Real-World Use Cases


1. Tech Startup (Seed Round)

Context: A SaaS company with $50K MRR and 10% MoM growth.
Fundraising Goal: $1.5M to hire engineers and scale sales.
Investors: Angel investors + a seed VC.
Key Metrics: CAC ($200), LTV ($1,200), churn (5%).
Outcome: Closed $1.5M at $6M pre-money, added 2 advisors.

2. Nonprofit (Grant Funding)

Context: A climate nonprofit with a pilot program reducing emissions by 20%.
Fundraising Goal: $500K to scale the program.
Investors: Government grants + impact-focused foundations.
Key Metrics: CO2 reduction, cost per ton, partner commitments.
Outcome: Secured $300K in grants, expanded to 3 cities.

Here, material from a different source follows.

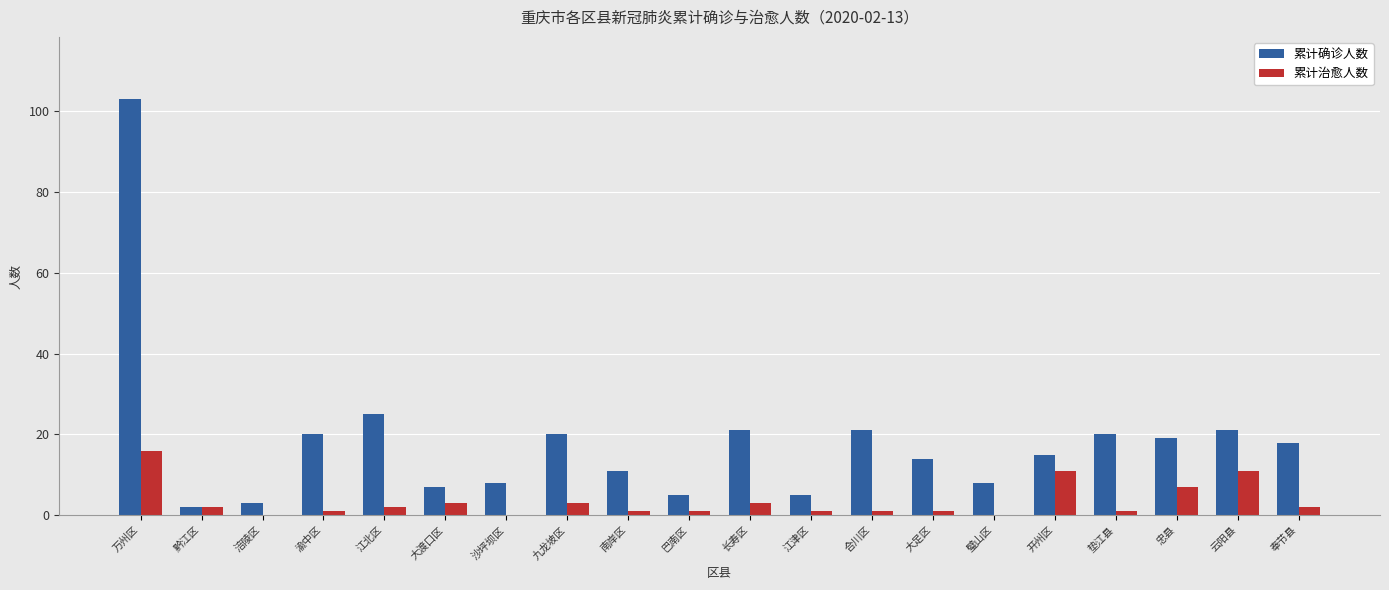

Which series has the largest range (max minus min)?

累计确诊人数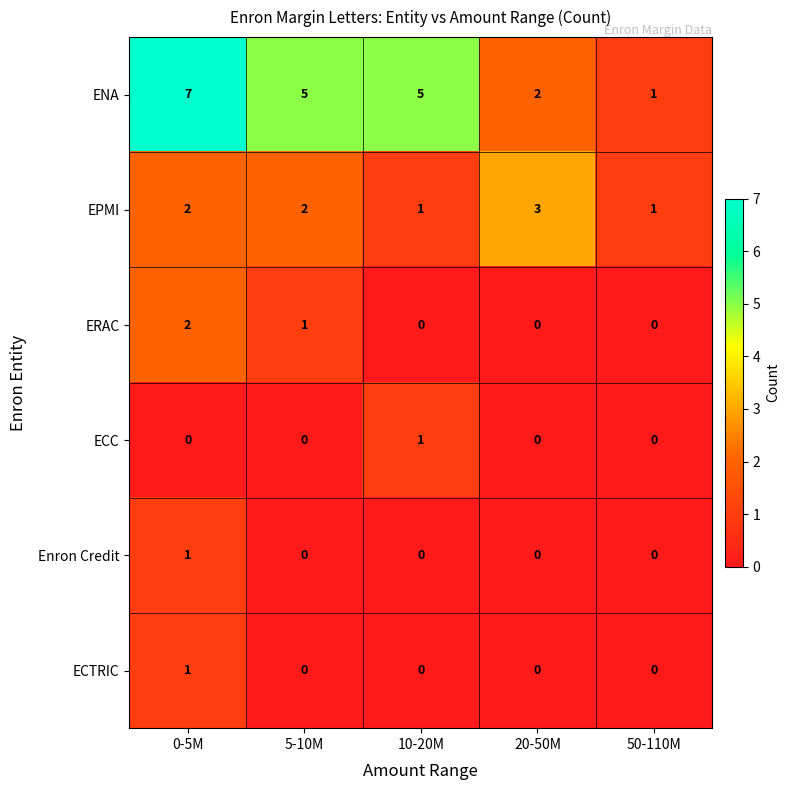

Which series has the largest range (max minus min)?

ENA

3. Hardware Startup (Crowdfunding)

Context: A consumer electronics company with a working prototype.
Fundraising Goal: $250K to manufacture the first batch.
Platform: Kickstarter.
Key Metrics: Pre-orders, media coverage, manufacturing timeline.
Outcome: Raised $400K, validated demand, secured a manufacturer.


Check Your Understanding (MCQs)


Question 1

You’re a pre-seed startup with an MVP and 100 beta users. Which investor type is least likely to fund you?

A) Angel investor B) Friends and family C) Series A venture capital firm D) Pre-seed accelerator

Correct Answer: C) Series A venture capital firm Explanation: Series A VCs typically invest in startups with proven traction (e.g., $1M+ ARR), not pre-seed ideas.
Why the Distractors Are Tempting:
- A) Angel investors do fund pre-seed startups.
- B) Friends and family are common early funders.
- D) Pre-seed accelerators specialize in this stage.


Question 2

Your startup raises $500K at a $2M pre-money valuation. What percentage of the company do the investors own after the round?

A) 10% B) 20% C) 25% D) 50%

Correct Answer: B) 20% Explanation: Post-money valuation = $2M + $500K = $2.5M. Investor ownership = $500K / $2.5M = 20%.
Why the Distractors Are Tempting:
- A) 10% would imply a $5M pre-money valuation.
- C) 25% would require a $1.5M investment at $2M pre-money.
- D) 50% would mean the investors put in $2M at $2M pre-money.